According to the text on the name Holly, what was the name's peak rank in England and Wales, and in what year?

▶ **Page extract**:
################

Holly is an English-language surname and given name.

Holly is known as an English or Irish surname (variant Holley) it is either locational, ultimately derived from the Old English hol lēah "[dwelling by] the clearing by the hollow", or descriptive, from hol-ēage "hollow-eyed". In Ireland, it was also used as a translation of the name Mac Cuilinn, which is derived from cuileann, the Gaelic name of the holly tree, and by extension sometimes of the similar-sounding McQuillan surname of Ulster. The masculine names Holly, Hollie were derived from the surname, but have mostly fallen out of use since the mid 20th century due to the rise in popularity of the feminine name. Hollis is an English surname derived from a Middle English holis "[dwelling by] holly trees"; it was also used as a masculine given name.

Holly (variants Hollie, Holley) was first used as a feminine given name in the 20th century, as a "botanical" name given to girls, in reference to, or at least secondarily associated with, the holly tree. While the feminine name is on record in the United States since the 1930s, its surge in popularity was due to Holly Golightly, the socialite protagonist in Truman Capote's Breakfast at Tiffany's (1958), which was made into a film starring Audrey Hepburn in 1961. The name of this character is stated to be short for Holiday (rather than a reference to the plant).
The name peaked in popularity in the United States in the 1970s and 1980s, and has declined since, ranking at No. 449th place in the United States as of 2023. It was popularly given in England and Wales during the 2000s, staying in the top 30 girls' names throughout 1996 to 2012, with a peak at rank No. 12 in 2002 (and dropping to rank No. 135 as of 2023). A tendency to give the name to girls born on or near Christmas has also been observed. It has been the most popular name given to girls in Ireland who were born on Christmas Day and has also been more popular for girls there born in December than at other times of the year. More recent eccentric spellings of the feminine name include Holli (1970s), Holleigh, Hollee, and Hollye.

################

▶ **Records provided**:
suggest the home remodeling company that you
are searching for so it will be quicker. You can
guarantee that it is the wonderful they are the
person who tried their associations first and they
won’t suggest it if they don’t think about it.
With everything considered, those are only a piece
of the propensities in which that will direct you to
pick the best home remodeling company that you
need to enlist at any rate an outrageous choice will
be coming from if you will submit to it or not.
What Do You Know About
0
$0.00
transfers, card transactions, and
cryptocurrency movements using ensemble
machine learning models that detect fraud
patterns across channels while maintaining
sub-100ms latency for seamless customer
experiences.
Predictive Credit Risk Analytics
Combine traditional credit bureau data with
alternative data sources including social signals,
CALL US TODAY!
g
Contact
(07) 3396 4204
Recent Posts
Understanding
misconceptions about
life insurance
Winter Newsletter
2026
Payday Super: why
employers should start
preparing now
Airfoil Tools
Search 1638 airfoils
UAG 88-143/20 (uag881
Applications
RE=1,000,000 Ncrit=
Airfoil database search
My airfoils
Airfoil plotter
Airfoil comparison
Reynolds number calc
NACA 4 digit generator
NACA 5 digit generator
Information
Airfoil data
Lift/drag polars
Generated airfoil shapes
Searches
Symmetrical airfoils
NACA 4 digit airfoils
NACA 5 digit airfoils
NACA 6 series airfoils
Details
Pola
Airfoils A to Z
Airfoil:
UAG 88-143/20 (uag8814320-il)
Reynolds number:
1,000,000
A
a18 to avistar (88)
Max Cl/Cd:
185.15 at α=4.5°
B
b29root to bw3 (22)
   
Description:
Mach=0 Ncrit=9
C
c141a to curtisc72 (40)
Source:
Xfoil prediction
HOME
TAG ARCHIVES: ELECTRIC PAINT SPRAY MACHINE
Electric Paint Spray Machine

################

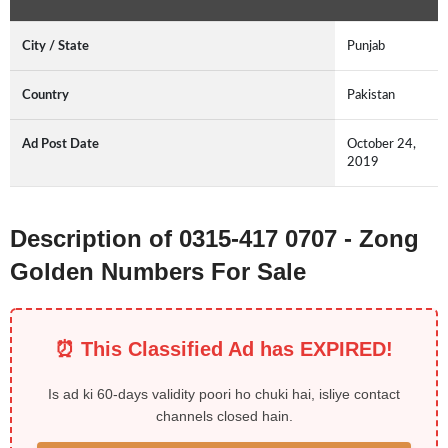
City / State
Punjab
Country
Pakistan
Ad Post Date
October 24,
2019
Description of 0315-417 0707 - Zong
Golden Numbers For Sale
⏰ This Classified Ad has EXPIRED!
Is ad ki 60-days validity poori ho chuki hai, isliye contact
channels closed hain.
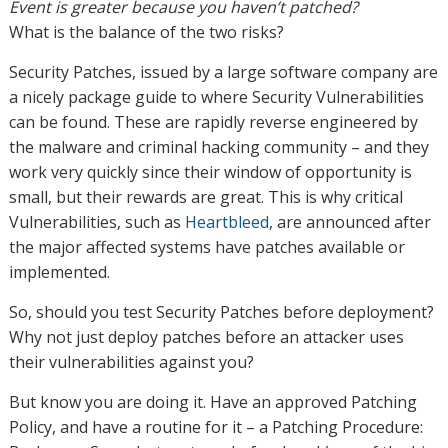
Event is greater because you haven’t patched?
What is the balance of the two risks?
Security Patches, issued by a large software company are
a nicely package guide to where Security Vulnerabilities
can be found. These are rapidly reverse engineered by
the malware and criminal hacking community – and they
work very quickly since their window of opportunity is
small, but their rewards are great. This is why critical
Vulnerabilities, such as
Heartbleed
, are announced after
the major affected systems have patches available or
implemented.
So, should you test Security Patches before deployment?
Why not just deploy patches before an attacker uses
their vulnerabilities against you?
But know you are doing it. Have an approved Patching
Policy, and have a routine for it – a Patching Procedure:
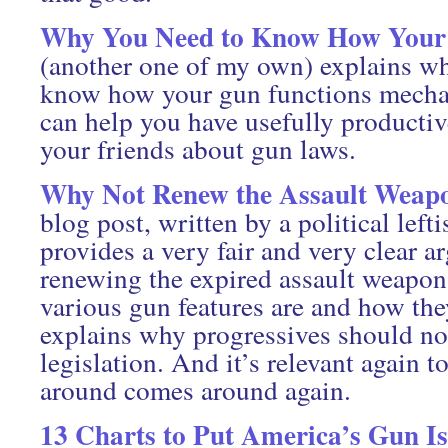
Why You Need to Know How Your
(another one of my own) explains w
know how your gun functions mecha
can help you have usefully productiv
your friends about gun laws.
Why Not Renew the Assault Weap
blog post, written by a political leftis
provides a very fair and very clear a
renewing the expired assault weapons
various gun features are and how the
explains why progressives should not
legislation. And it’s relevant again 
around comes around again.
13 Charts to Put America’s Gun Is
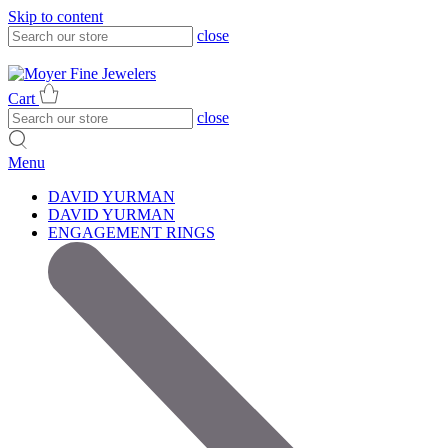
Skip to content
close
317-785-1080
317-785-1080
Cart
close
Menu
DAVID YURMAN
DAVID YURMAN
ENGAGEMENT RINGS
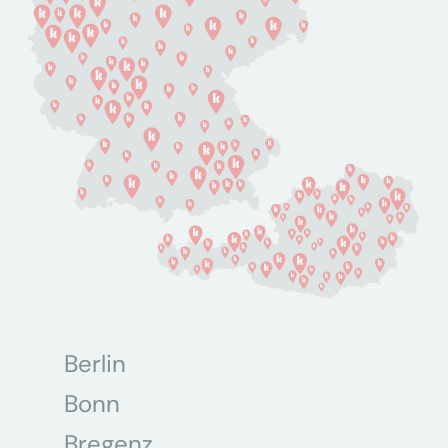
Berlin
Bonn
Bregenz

################

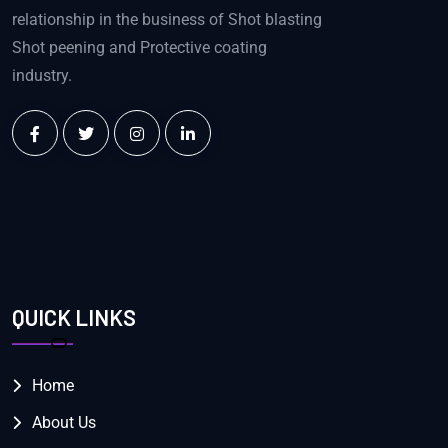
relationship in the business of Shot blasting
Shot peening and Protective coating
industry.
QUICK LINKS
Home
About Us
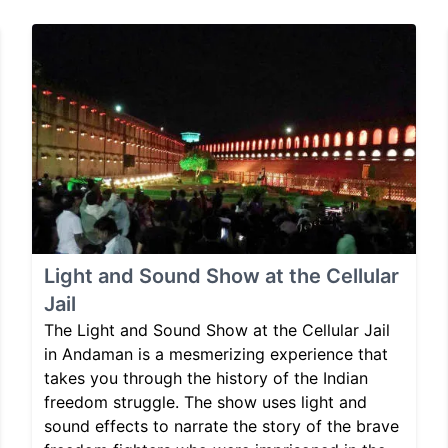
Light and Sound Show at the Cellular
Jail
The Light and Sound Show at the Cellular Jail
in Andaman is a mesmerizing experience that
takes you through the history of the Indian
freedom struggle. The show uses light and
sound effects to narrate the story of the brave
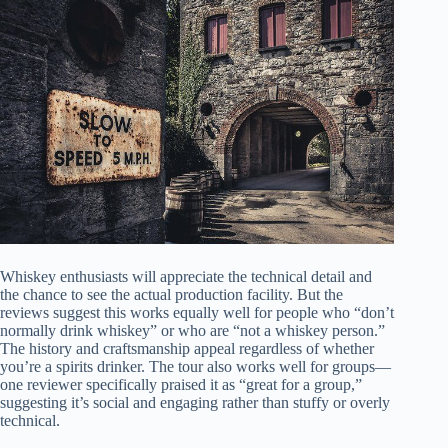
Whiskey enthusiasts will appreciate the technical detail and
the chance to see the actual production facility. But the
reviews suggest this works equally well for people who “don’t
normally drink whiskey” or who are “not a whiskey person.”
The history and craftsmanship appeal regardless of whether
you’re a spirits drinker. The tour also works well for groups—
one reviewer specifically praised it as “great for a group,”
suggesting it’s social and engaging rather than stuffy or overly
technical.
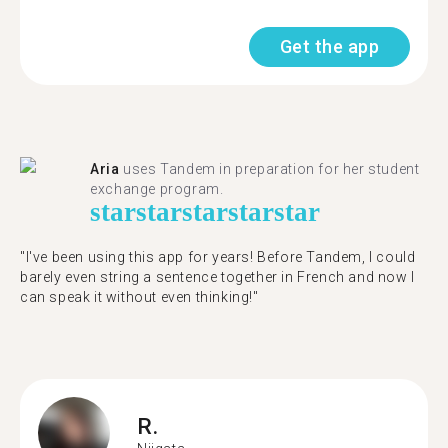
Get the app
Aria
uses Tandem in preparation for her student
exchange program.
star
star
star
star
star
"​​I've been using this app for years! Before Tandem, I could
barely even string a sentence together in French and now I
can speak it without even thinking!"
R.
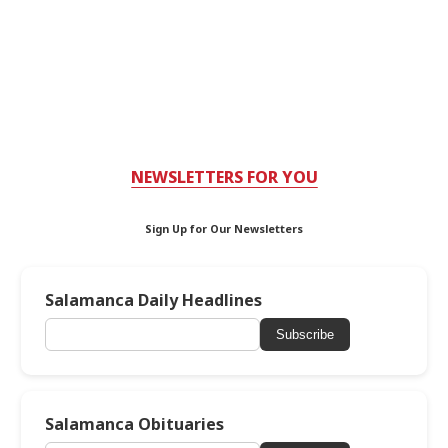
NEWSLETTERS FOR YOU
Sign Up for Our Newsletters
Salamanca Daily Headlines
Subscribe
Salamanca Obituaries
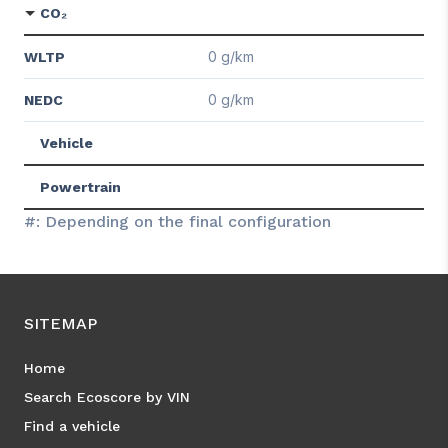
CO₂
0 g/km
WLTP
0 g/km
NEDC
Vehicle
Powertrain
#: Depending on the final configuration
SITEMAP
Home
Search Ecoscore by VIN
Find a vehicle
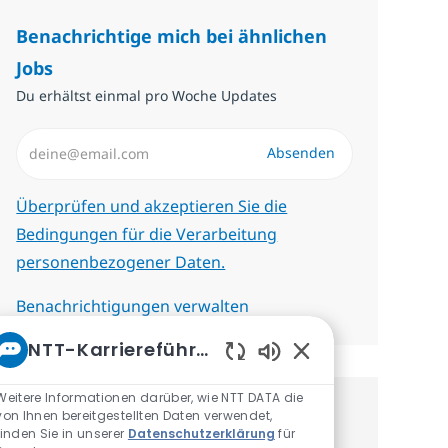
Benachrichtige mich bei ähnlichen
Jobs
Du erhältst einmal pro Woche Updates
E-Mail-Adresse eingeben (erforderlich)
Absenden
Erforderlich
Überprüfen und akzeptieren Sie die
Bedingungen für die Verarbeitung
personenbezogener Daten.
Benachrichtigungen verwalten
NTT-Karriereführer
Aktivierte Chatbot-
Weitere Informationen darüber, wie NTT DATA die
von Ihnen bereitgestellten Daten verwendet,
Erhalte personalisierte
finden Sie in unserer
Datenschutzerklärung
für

################

▶ **Answer to the problem**: No. 12, in 2002.